** BEGIN PAGE TEXT **

Last week, millions of viewers tuned in to NBC's much-hyped The Blacklist
, making it one of the most successful new dramas of the season. The pilot episode had its share of twists, but none was more baffling than when troubled rookie Agent Keen stabbed James Spader's Red Reddington in the neck in a fit of rage.
That struck me as a very weird, very serious development at the time, but this week the show all but ignores the fact that it happens. Red ignores it too, but I guess that's understandable -- as the FBI continues catering to his every whim, he seems to be getting a pretty good deal out of this overall.
Reddington's cushy arrangement, as it happens, is proving controversial among his captors. But even as the FBI higher-ups continue to debate the merits of indulging an admitted criminal mastermind, damned if he doesn't have a knack for predicting trouble. This week, he successfully forecasts a freak train derailment, assigning blame for the disaster to a mysterious assassin called "The Freelancer," whose modus operandi is to kill targets and innocents alike in seemingly random accidents.
Before Red gets down to business capturing the Freelancer, he insists on escorting Keen on a dinner date to meet with an informant. She's more than happy to indulge his desire for an instant, borderline telepathic, personality read -- expositorily convenient ability she has there -- but their evening turns sour when he manages to escape FBI custody at will once again.
Keen's FBI friend Agent Ressler is quick to blame Elizabeth for losing the fourth most-wanted man in the world, but really, you can tell that he's just angry at himself. Ressler realizes that it was idiotic of him and his superiors to entrust Reddington solely to a psychologist who just started work with the agency, like, two days ago. Furthermore, he never should have left the two of them alone with each other, because last time he did that, Keen stabbed Reddinton in the neck. Why is she being given so much responsibility, and why doesn't she face any disciplinary action for stabbing an unarmed prisoner in the neck? That's nuts!
Ressler curses the unconscious conspiracy of bureaucracy and incompetence that led them all to this situation, and curses his own cowardice for allowing such absurdity to simply play out in front of him unopposed. None of this is explicit, mind you, but it's hard not to assume that that's what he's thinking. Anyway, Red willfully returns to their custody about 30 seconds later.
Having exchanged information with the coat check guy, Red reveals that the Freelancer's next target will be a human trafficking victims advocate. Keen personally attends a dinner party for the target -- I guess the FBI is pretty understaffed on this show -- with Red accompanying her once more. Red is able to pinpoint the Freelancer as a waiter, leading Keen to draw her gun and ostentatiously break up the party. But once the Freelancer is captured and tortured for a bit -- very poignant, The Blacklist -- he reveals that Raymond Reddington was actually the one who had hired him.
Another Pen to the Neck
It turns out that Red had planned on Keen waving her gun around and shutting down the party, because that would be a great ruse to get him alone with the victims advocate. In private, she confesses to being a hypocritical human trafficker herself, though she denies it when Keen arrives to save her. Unfortunately for her, Reddington's assassin has already given her a lethal poison, causing her airway to close up.

** END PAGE TEXT **
** BEGIN MATERIAL **

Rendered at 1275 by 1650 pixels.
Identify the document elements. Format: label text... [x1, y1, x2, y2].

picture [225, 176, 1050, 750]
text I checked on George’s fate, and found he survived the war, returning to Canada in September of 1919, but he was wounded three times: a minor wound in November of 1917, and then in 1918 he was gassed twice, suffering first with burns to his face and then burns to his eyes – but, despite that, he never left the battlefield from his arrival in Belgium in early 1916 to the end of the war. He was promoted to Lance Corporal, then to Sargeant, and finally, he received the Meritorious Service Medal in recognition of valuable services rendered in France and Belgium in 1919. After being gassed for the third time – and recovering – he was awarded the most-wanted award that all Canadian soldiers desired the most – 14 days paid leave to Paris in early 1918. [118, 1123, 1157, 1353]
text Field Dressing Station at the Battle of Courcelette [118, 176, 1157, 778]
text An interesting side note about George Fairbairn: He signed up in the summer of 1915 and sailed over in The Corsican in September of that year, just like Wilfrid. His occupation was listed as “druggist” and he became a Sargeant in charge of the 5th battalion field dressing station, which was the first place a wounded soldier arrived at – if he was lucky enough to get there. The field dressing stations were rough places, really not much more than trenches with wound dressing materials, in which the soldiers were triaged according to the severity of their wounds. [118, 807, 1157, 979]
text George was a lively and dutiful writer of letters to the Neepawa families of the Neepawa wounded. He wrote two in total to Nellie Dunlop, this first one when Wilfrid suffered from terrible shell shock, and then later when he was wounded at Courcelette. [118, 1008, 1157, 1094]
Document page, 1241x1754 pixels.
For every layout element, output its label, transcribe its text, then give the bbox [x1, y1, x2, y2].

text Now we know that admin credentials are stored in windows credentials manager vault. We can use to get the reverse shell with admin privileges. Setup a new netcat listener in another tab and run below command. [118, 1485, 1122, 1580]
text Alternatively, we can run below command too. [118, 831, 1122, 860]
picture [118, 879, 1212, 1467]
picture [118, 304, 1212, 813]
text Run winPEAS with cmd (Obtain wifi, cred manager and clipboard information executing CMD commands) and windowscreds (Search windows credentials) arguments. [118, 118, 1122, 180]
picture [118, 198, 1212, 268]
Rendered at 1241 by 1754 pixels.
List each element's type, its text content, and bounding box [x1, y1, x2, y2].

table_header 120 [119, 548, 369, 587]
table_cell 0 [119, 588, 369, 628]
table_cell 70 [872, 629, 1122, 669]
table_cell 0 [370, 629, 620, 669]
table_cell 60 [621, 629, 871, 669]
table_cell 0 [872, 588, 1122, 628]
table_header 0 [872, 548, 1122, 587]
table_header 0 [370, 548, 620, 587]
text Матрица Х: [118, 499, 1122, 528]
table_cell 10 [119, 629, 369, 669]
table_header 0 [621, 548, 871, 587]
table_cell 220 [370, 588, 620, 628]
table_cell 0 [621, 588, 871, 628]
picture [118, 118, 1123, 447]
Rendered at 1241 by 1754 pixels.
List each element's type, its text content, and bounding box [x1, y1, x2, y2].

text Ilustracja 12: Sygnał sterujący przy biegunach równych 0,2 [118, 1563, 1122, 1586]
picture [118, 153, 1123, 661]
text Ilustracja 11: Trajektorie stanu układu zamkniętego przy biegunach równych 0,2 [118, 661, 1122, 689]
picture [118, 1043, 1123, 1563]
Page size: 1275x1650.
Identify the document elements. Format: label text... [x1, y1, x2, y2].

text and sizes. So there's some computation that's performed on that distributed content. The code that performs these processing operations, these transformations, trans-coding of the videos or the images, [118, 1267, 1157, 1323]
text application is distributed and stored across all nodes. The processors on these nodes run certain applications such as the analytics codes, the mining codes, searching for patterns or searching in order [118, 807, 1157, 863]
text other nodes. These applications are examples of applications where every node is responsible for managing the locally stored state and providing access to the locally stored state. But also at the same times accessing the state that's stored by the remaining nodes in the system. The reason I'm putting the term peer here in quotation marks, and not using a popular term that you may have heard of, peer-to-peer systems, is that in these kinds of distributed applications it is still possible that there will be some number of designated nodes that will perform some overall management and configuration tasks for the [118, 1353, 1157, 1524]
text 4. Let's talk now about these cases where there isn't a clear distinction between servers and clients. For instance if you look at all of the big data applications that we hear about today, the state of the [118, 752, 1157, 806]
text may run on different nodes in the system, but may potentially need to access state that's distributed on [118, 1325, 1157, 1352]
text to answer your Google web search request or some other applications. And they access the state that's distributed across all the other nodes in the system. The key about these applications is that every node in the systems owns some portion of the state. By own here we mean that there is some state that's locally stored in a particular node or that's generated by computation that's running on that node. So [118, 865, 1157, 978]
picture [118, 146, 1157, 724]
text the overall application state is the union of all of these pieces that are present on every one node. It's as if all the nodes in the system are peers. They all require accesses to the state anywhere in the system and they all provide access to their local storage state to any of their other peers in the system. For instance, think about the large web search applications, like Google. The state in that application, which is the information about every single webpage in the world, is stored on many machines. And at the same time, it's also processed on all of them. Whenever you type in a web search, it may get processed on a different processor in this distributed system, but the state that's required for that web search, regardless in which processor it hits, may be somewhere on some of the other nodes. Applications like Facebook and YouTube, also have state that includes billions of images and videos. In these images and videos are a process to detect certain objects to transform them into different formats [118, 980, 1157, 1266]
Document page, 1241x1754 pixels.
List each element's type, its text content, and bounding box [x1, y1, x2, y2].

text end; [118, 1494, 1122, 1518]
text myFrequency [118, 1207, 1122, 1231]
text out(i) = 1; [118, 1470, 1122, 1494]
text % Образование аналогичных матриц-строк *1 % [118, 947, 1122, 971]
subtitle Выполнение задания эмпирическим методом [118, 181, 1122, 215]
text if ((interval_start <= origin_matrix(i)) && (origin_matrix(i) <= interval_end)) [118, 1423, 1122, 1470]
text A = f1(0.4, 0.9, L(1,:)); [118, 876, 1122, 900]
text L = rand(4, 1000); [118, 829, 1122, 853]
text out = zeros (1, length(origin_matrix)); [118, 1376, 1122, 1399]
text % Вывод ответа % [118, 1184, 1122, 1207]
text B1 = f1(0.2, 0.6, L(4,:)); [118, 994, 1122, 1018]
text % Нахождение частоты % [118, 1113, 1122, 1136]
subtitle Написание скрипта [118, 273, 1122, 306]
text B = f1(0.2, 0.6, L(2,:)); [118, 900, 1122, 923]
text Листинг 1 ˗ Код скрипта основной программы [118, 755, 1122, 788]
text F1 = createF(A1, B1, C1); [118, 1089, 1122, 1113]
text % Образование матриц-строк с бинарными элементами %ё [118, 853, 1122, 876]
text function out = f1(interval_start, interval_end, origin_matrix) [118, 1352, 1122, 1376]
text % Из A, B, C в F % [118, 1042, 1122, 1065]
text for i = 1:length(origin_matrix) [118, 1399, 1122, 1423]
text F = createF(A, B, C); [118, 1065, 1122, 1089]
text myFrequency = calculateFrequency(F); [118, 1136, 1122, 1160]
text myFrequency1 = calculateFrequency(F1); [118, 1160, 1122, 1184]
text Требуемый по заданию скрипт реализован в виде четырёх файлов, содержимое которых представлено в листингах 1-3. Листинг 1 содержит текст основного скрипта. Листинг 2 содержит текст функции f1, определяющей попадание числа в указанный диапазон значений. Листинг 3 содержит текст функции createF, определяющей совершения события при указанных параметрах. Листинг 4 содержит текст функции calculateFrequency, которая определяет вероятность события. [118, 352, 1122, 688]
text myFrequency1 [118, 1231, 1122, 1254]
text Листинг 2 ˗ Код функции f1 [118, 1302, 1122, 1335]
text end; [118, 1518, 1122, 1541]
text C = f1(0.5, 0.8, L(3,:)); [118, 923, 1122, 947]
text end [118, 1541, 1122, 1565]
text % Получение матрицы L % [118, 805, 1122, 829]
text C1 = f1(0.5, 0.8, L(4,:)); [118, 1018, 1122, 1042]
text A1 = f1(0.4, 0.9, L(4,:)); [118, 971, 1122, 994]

** END MATERIAL **

PROBLEMS:
A) According to the Blacklist recap, who had actually hired the Freelancer?
B) Duplicate the passage of the Blacklist recap that starts at the words "Reddington's cushy arrangement, as" and ends after "seemingly random accidents.".
The records have no connection to the Blacklist recap.

ANSWERS BELOW:
A) Raymond Reddington had hired him.

B)
Reddington's cushy arrangement, as it happens, is proving controversial among his captors. But even as the FBI higher-ups continue to debate the merits of indulging an admitted criminal mastermind, damned if he doesn't have a knack for predicting trouble. This week, he successfully forecasts a freak train derailment, assigning blame for the disaster to a mysterious assassin called "The Freelancer," whose modus operandi is to kill targets and innocents alike in seemingly random accidents.